# let me show off too!!!



## fumanchu (May 3, 2006)

hi guys...1,2,3,4,pic is a ak-48...shes been flowring for 3 weeks now and am just in love with her...the rest of the plants, i really dont know what they are but they look good too..i already started cloning off of them.. cant wait for harvest time.......later fellas..


----------



## THE BROTHER'S GRUNT (May 3, 2006)

*Whats up fumanchu. May i be the first to say you have a very nice looking grow going. I have heard alot of great things about AK-48. Killer strain with a knockout high. Anyway your grow looks great.
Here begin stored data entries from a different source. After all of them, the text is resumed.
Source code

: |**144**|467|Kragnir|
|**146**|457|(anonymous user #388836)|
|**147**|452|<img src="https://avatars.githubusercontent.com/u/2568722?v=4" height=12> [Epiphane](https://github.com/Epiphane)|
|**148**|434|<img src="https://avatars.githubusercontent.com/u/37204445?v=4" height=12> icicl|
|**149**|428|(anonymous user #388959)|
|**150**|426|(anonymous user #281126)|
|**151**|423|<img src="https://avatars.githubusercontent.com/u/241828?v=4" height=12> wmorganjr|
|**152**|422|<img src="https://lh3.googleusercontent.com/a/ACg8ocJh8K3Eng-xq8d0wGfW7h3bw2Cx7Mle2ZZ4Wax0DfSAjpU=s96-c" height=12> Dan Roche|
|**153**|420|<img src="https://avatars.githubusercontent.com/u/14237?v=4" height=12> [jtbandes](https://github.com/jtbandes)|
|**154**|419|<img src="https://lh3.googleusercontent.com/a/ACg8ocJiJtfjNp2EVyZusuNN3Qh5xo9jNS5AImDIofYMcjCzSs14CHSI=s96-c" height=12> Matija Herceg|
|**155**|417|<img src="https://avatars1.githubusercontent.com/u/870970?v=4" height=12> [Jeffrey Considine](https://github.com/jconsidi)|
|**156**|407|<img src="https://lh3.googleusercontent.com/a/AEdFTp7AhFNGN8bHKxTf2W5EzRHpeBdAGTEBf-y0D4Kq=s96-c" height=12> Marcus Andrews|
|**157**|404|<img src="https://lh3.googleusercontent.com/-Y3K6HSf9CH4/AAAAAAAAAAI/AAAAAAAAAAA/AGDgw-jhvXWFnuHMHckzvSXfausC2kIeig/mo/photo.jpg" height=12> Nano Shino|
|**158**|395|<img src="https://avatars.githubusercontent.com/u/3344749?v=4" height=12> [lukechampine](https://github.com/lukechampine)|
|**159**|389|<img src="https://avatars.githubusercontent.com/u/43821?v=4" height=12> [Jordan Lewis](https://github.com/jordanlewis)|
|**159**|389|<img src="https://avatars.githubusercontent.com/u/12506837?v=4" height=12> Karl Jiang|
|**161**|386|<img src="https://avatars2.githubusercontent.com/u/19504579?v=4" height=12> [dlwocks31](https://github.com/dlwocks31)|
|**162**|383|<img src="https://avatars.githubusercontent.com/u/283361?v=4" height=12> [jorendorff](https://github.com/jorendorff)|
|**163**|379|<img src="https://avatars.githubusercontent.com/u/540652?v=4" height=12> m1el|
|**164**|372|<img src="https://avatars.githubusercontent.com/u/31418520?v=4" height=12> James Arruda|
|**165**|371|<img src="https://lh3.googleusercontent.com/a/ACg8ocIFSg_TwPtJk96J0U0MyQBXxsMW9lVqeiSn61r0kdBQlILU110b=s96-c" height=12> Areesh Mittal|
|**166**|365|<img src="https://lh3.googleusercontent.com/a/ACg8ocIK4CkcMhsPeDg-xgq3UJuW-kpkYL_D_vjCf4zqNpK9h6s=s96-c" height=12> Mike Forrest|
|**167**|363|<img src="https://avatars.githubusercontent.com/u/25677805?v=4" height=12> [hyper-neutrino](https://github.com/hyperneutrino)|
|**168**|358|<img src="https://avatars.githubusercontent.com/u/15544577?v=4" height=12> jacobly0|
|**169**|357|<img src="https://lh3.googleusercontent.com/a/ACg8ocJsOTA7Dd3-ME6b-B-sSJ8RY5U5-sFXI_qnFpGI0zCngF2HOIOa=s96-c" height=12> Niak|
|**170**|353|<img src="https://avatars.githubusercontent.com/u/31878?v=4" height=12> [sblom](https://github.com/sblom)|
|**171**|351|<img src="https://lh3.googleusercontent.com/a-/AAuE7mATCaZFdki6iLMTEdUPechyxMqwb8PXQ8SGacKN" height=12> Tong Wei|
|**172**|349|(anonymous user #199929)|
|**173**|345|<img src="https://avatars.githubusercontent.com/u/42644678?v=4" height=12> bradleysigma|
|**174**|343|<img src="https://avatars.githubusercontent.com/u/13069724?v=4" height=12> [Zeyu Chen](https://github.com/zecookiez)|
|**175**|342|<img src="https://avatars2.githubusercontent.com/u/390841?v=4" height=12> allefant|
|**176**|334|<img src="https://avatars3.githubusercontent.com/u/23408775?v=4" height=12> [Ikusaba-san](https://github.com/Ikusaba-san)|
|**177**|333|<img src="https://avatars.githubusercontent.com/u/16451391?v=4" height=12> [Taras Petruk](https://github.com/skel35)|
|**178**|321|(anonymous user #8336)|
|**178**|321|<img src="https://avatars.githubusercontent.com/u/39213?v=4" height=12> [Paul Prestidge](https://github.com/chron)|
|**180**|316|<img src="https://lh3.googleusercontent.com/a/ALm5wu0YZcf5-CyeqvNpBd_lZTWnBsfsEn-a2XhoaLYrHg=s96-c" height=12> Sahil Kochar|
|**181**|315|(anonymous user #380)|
Keep it up.  *


----------



## Mutt (May 3, 2006)

fumanchu said:
			
		

> and am just in love with her...


 
So would I dude, Great Job.. can't wait to see more pics.


----------



## LdyLunatic (May 3, 2006)

NICE....i love it when people show off....nice pics


----------



## fumanchu (May 18, 2006)

this is the same crop but 5 weeks into flowering...sum of them are dying a lil too early.....dont really now if is a nute burn or what...but the budding keeps growing and getting fatter..i changed the water a couple of days ago with new nutes and sum h202 stuff that i bought...any hints or advice?? anyway...but for the most part, the other plants look alright....2 MORE WEEKS!!!

my friend gave me this magnifier which is 16x to 100x...freaking perfect!!!just what i need it...i used it last night and the trichomes are all clear right now...i gotta check the rest of the crop today, i only check a couple of plants....looking at those thricomes is like been in another planet..of course after blazing a fatty!!! but thas all folks!! later fellass..


----------



## Kindbud (May 18, 2006)

Nice buds fumanchu!!!


----------



## purple_chronic (May 19, 2006)

mmmm very nice...


----------



## Crlovemaker (May 19, 2006)

nice pics dude can't wait till mine get that big


----------



## THE BROTHER'S GRUNT (May 20, 2006)

*Looking good. It looks like your ladies may be suffering from nute burn. Some of the leaves look pretty crispy. Other than that your ladies look great. Bet ya cant wait to smoke some.  *


----------



## High_Life420 (May 20, 2006)

Nice plants bro!!!


----------



## LdyLunatic (May 20, 2006)

damn!!!!   nice stuff


----------